This is a cross-post from Slashdot. Nonetheless, this is VERY cool. For those of you who missed the very interesting Mario competition, you have a while on this one.
The Mario competition was held at the CIG 2009 conference. There has been talk of holding a StarCraft competition at CIG 2010. http://www.ieee-cig.org/
I wasn't sure. I assumed that most people on here check both websites therefore it was redundent. However, speaking from experience, I don't see the point in commenting on a Slashdot thread, so I guess there's no reason for this to be a taboo.
Well, you know, it would probably be an enormous investment to get a general-purpose bot that could win the tournament, but you could write a simple bot with simple strategies pretty quickly (assuming that the API is sane.) For example, you could write a bot that always executes the same kind of rush right away, or one that just tries to expand absolutely everywhere on the map as fast as it can until it has X supply of workers. That's both fun and a great addition to the competition since it diversifies the ecosystem that the serious bots have to deal with.
In programming AI players for various games, I've found that stupid algorithms with excellently-tuned parameters beat smart algorithms with decently-tuned parameters.
I agree. I doubt I'll be able to invest the time to truly compete. But I definitely plan on creating something on the simpler end for fun. And if I can get a bot going that doesn't crash, why not submit it? And given a year until the deadline I see no drawbacks in playing with this casually.

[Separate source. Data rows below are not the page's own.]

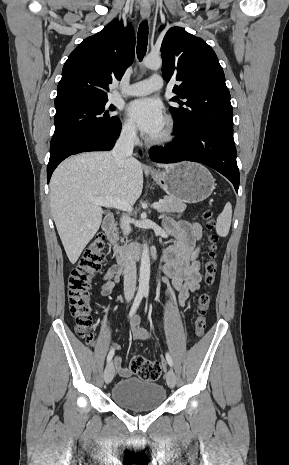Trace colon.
<instances>
[{"mask_svg": "<svg viewBox=\"0 0 289 465\" xmlns=\"http://www.w3.org/2000/svg\"><path fill=\"white\" fill-rule=\"evenodd\" d=\"M206 227L210 231L208 259L204 265V283L211 286L217 272V243L219 237L215 232L216 220L210 209L203 213ZM105 237L102 233L95 236L85 249L78 265L71 271L68 279V300L71 315L75 319L76 331L87 344L94 343L92 306L90 302V288L92 279L100 270L105 258ZM210 295L206 292L199 295L196 303L197 317L195 333L202 337L206 327V314L210 307ZM131 370L141 379L156 381L163 371V362L150 360L143 355L135 354L130 361Z\"/></svg>", "mask_w": 289, "mask_h": 465, "instance_id": "obj_1", "label": "colon"}]
</instances>
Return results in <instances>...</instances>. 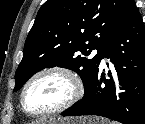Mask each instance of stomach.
<instances>
[{"label": "stomach", "mask_w": 145, "mask_h": 124, "mask_svg": "<svg viewBox=\"0 0 145 124\" xmlns=\"http://www.w3.org/2000/svg\"><path fill=\"white\" fill-rule=\"evenodd\" d=\"M43 124H107L103 120L94 117L84 118H59L49 120Z\"/></svg>", "instance_id": "obj_1"}]
</instances>
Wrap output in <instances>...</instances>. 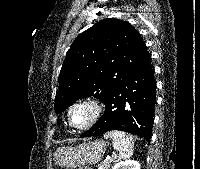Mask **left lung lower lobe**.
<instances>
[{
    "label": "left lung lower lobe",
    "mask_w": 200,
    "mask_h": 169,
    "mask_svg": "<svg viewBox=\"0 0 200 169\" xmlns=\"http://www.w3.org/2000/svg\"><path fill=\"white\" fill-rule=\"evenodd\" d=\"M156 82L151 55L147 52L125 78L104 99L103 116L80 137H90L110 130L126 131L150 141Z\"/></svg>",
    "instance_id": "obj_1"
}]
</instances>
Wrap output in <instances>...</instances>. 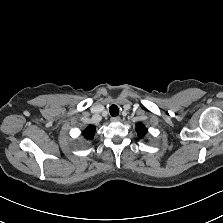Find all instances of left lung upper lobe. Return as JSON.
<instances>
[{
    "instance_id": "obj_1",
    "label": "left lung upper lobe",
    "mask_w": 223,
    "mask_h": 223,
    "mask_svg": "<svg viewBox=\"0 0 223 223\" xmlns=\"http://www.w3.org/2000/svg\"><path fill=\"white\" fill-rule=\"evenodd\" d=\"M136 131L140 138H143L147 133V129L145 128V126L142 123L137 124Z\"/></svg>"
}]
</instances>
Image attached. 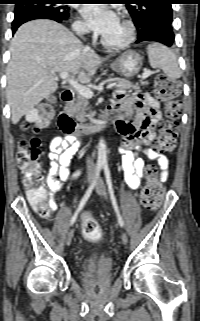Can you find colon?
<instances>
[{
    "instance_id": "1",
    "label": "colon",
    "mask_w": 200,
    "mask_h": 321,
    "mask_svg": "<svg viewBox=\"0 0 200 321\" xmlns=\"http://www.w3.org/2000/svg\"><path fill=\"white\" fill-rule=\"evenodd\" d=\"M154 91L155 95L164 102L167 115V119L159 127L156 148L162 153H169L175 148L178 132L180 102L176 98L179 95V84L167 75L160 74L155 79ZM54 106V99L49 98L44 101L37 110L30 113L24 130L30 129L32 133H37L46 127L54 116ZM40 147L41 141L38 137L35 135L25 136L19 143L16 162L30 204L40 216L47 218L52 211L45 202V191L39 185L42 157ZM146 172L148 182L141 192L140 201L145 209L154 211L162 201L164 187L154 168L149 167ZM82 234L91 242L99 241L102 236L99 224L89 215H84L82 218Z\"/></svg>"
}]
</instances>
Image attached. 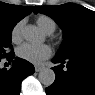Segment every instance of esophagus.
<instances>
[{
	"label": "esophagus",
	"instance_id": "esophagus-1",
	"mask_svg": "<svg viewBox=\"0 0 95 95\" xmlns=\"http://www.w3.org/2000/svg\"><path fill=\"white\" fill-rule=\"evenodd\" d=\"M42 69H43V67L40 66V65H36V66H35V71H36V72H39V71H41Z\"/></svg>",
	"mask_w": 95,
	"mask_h": 95
}]
</instances>
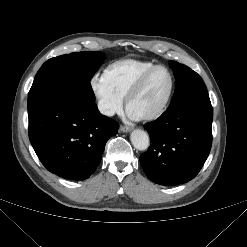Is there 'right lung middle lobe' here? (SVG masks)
Wrapping results in <instances>:
<instances>
[{"instance_id":"obj_1","label":"right lung middle lobe","mask_w":247,"mask_h":247,"mask_svg":"<svg viewBox=\"0 0 247 247\" xmlns=\"http://www.w3.org/2000/svg\"><path fill=\"white\" fill-rule=\"evenodd\" d=\"M104 60L105 55L95 51H82L49 59L35 76L28 94V104L53 94L94 102L95 95L90 81Z\"/></svg>"}]
</instances>
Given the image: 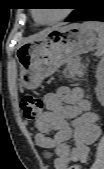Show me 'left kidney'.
Instances as JSON below:
<instances>
[{"label":"left kidney","mask_w":104,"mask_h":169,"mask_svg":"<svg viewBox=\"0 0 104 169\" xmlns=\"http://www.w3.org/2000/svg\"><path fill=\"white\" fill-rule=\"evenodd\" d=\"M98 85L95 88L98 100L102 103L104 101V79H103V62L97 68Z\"/></svg>","instance_id":"left-kidney-1"}]
</instances>
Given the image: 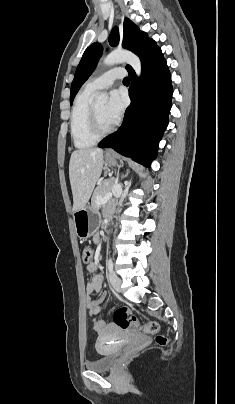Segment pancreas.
<instances>
[{"instance_id":"pancreas-1","label":"pancreas","mask_w":235,"mask_h":404,"mask_svg":"<svg viewBox=\"0 0 235 404\" xmlns=\"http://www.w3.org/2000/svg\"><path fill=\"white\" fill-rule=\"evenodd\" d=\"M113 185V180L109 179V180H105L103 182H101L100 184H98V186L96 187L92 199H91V203H92V207L93 208H98L99 206H103L98 204V198L100 196H104L107 193H109L111 191Z\"/></svg>"}]
</instances>
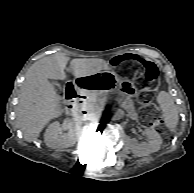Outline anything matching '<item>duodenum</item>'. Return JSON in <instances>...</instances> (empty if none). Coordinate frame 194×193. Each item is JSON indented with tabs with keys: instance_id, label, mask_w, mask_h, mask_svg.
Wrapping results in <instances>:
<instances>
[{
	"instance_id": "duodenum-1",
	"label": "duodenum",
	"mask_w": 194,
	"mask_h": 193,
	"mask_svg": "<svg viewBox=\"0 0 194 193\" xmlns=\"http://www.w3.org/2000/svg\"><path fill=\"white\" fill-rule=\"evenodd\" d=\"M66 96L69 99L68 110L71 115L80 116L86 113V105L88 101L86 95L80 93V91L76 90L73 85L70 84Z\"/></svg>"
}]
</instances>
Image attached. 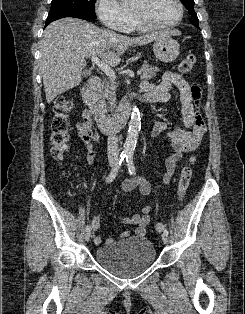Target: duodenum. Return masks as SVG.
<instances>
[{"label": "duodenum", "mask_w": 245, "mask_h": 314, "mask_svg": "<svg viewBox=\"0 0 245 314\" xmlns=\"http://www.w3.org/2000/svg\"><path fill=\"white\" fill-rule=\"evenodd\" d=\"M100 86V78L92 75L88 79V83L81 91V99L86 107V113L95 121L98 129L103 133L114 132L122 129L133 108L134 97L124 98L114 115L106 116L95 99V93Z\"/></svg>", "instance_id": "410a0bca"}]
</instances>
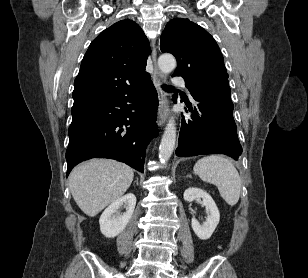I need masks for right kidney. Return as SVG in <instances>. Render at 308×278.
<instances>
[{
    "label": "right kidney",
    "instance_id": "right-kidney-1",
    "mask_svg": "<svg viewBox=\"0 0 308 278\" xmlns=\"http://www.w3.org/2000/svg\"><path fill=\"white\" fill-rule=\"evenodd\" d=\"M135 205L136 197L132 193H128L111 203L99 219L101 233L107 238H113L119 235L129 223ZM122 206L126 209V212L120 215L119 209Z\"/></svg>",
    "mask_w": 308,
    "mask_h": 278
}]
</instances>
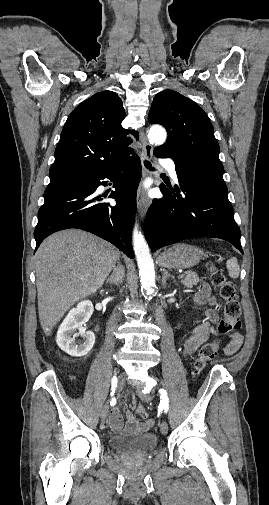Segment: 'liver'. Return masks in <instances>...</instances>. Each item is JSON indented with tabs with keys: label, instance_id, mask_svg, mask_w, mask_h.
Masks as SVG:
<instances>
[{
	"label": "liver",
	"instance_id": "1",
	"mask_svg": "<svg viewBox=\"0 0 269 505\" xmlns=\"http://www.w3.org/2000/svg\"><path fill=\"white\" fill-rule=\"evenodd\" d=\"M107 241L77 229L46 238L35 254L40 325L46 335L79 300L101 288L119 259Z\"/></svg>",
	"mask_w": 269,
	"mask_h": 505
}]
</instances>
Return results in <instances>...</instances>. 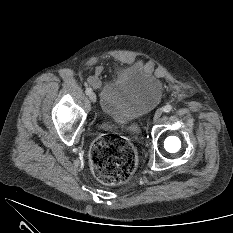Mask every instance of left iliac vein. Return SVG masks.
<instances>
[{"label":"left iliac vein","mask_w":233,"mask_h":233,"mask_svg":"<svg viewBox=\"0 0 233 233\" xmlns=\"http://www.w3.org/2000/svg\"><path fill=\"white\" fill-rule=\"evenodd\" d=\"M162 113H163V110L161 108L156 110L155 115H154L155 122L161 117Z\"/></svg>","instance_id":"left-iliac-vein-1"}]
</instances>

Seeing as there already seem to be a lot of people involved in Starcraft AI, writing a WeeWar bot seems more rewarding to me for the time being. I don't think there are any good WeeWar bots yet. Besides, it might be used by a lot of people, for example newbies who want to train.
Any higher language bindings to the AI API available? Don't want to mess with C++... The Lua version seems to be incomplete, judging from a quick glance.
There are different tournaments for participants that want to focus on only a subset of the game. For example, you could hard code all locations for the tournament 3 contest and focus on macro.